I am developing a program where each time a 3x3 matrix must be multiplied with 100 vectors. Write now it takes 0.1 ms on a cpu using Eigen template library in C++ on a MacBook Pro. But I want to do this operation 1000 times for hypothesis generation… Can I make the 100 multiplications parallel? I should follow the code in the Cuda Programming pdf for matrix multiplication? Where should I refer, so that a thread(or a block of threads) is fed with the results of another kernel thread… I mean if I want to implement transpose(v1)A(v2). Should I put the whole operation in a thread for every element?
I am a novice in CUDA. Any advice appreciated.
Thank you.

The matrix multiplication example would not make sense here, as that is intended to distribute the multiplication of a very large matrix over all the stream processors. In your case, you are doing N very small multiplications, so it makes more sense to assign an entire 3x3 matrix multiplication to each thread.

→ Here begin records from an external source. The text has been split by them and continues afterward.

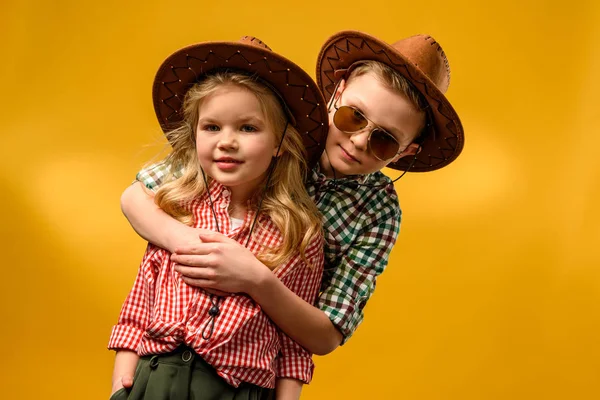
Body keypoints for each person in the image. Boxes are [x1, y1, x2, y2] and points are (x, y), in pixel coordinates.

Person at [120, 30, 465, 358]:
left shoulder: (378, 210)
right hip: (173, 332)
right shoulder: (273, 132)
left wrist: (255, 279)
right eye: (353, 116)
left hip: (258, 364)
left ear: (405, 152)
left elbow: (327, 333)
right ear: (337, 91)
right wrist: (193, 245)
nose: (359, 142)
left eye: (384, 140)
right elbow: (136, 197)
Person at [108, 36, 330, 400]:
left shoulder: (299, 232)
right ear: (194, 135)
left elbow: (294, 344)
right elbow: (138, 306)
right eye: (212, 127)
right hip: (155, 379)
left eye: (247, 128)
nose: (226, 141)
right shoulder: (175, 209)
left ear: (278, 143)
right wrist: (121, 388)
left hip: (238, 389)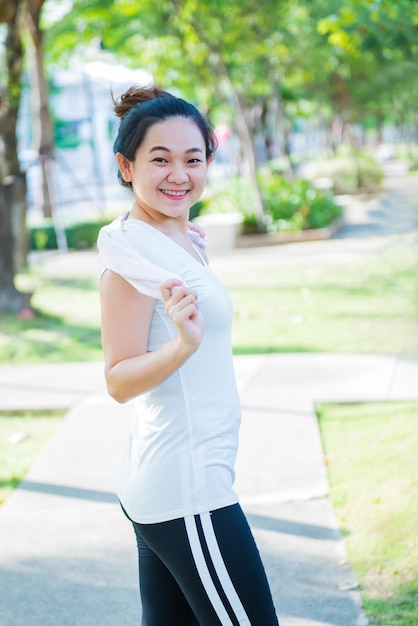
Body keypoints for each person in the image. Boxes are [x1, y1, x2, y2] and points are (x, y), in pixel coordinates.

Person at [97, 85, 279, 626]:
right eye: (160, 159)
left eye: (192, 159)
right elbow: (118, 380)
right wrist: (183, 346)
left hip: (173, 486)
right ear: (126, 167)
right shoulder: (130, 258)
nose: (179, 174)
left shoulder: (179, 240)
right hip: (188, 494)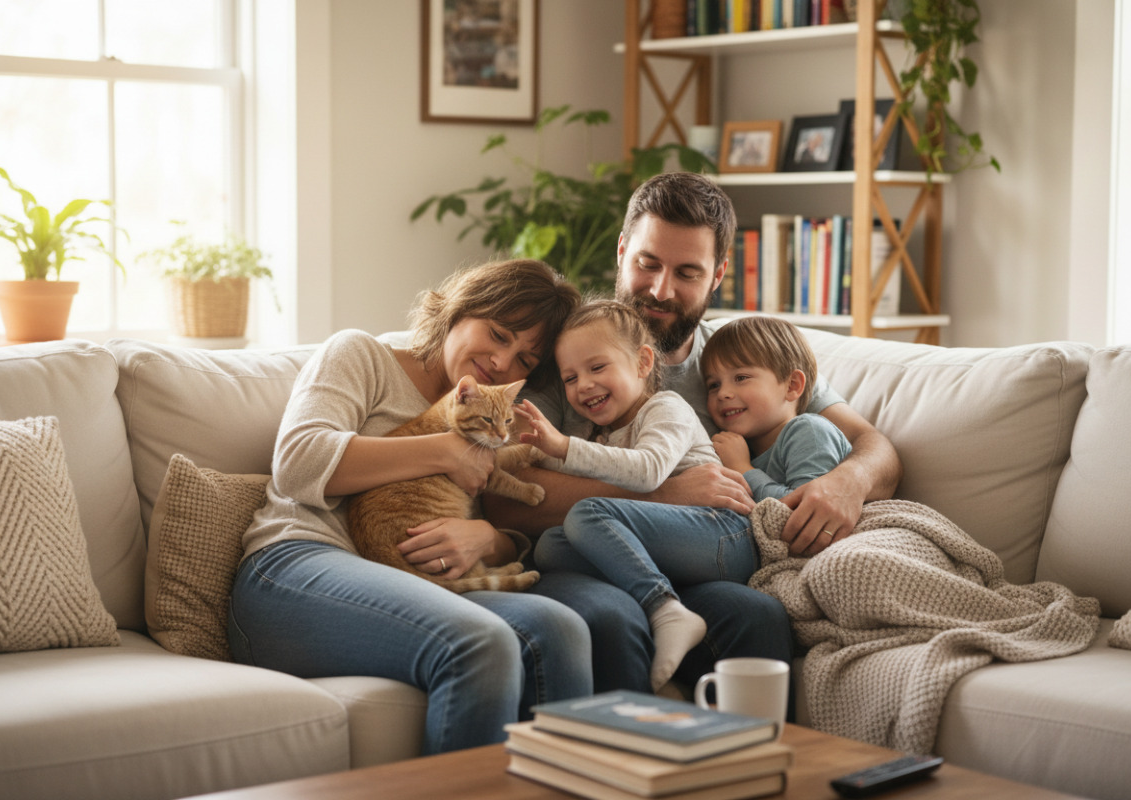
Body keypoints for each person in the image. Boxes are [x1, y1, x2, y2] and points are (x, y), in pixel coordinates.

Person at [488, 171, 902, 691]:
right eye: (647, 263)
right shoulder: (569, 359)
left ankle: (752, 769)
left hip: (702, 558)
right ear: (622, 252)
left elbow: (875, 446)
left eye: (687, 272)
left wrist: (850, 482)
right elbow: (504, 501)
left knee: (756, 614)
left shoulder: (738, 359)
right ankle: (623, 767)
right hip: (596, 559)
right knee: (609, 615)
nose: (661, 289)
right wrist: (665, 494)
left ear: (718, 274)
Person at [227, 259, 592, 755]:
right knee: (481, 642)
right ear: (462, 308)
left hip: (412, 578)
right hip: (294, 569)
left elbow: (499, 510)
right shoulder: (361, 355)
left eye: (526, 360)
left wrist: (489, 538)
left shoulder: (494, 413)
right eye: (499, 334)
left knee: (562, 629)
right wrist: (444, 450)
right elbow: (297, 463)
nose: (505, 362)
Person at [517, 299, 738, 690]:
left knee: (587, 514)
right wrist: (526, 453)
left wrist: (562, 446)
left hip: (721, 534)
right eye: (570, 378)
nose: (583, 384)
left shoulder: (666, 408)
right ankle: (654, 593)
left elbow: (647, 470)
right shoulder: (599, 436)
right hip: (673, 545)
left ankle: (665, 609)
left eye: (597, 367)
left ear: (643, 363)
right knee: (551, 545)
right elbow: (581, 462)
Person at [702, 315, 851, 503]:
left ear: (792, 386)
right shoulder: (737, 448)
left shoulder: (809, 431)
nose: (723, 393)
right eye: (713, 385)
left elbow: (804, 509)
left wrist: (742, 468)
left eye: (741, 378)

Can you give a little more detail about the 100 vectors vs. the 1000 repetitions? Doing 100 3x3 matrix multiplications is still not very much work for a CUDA device, but 1000 * 100 multiplications would definitely fully utilize the device. Mostly I’m curious how data flows in the calculation, because that will tell you how best to split the calculation between blocks. (Since threads in the same block can communicate through fast shared memory on the multiprocessor, you usually want to group threads operating on the same data in the same block.)

Firstly I have to generate 500 hypothesis from random sampling some data. Each hypothesis generation may generate 4-10 solutions. So we have 500*(4 to 10) different models.
The simplest step is to choose among the 4-10 solutions for each model generation and to derive 500 model hypothesis.
To choose among the solutions,and derive 500 models, each model[from the 4-10] is tested by summing an error over 100 and 100 vectors. LEt’s say v1i, v2i.
So the operations are independent to each other.
The error for each model[3x3 matrix] is Σ[transpose(v1i)*Ε*v2i]. i=1…100 E is a 3x3 matrix. From each of the 4 to 10 models the one with the smallest error is selected.
So we have 500 model estimations. 500 3x3 matrices.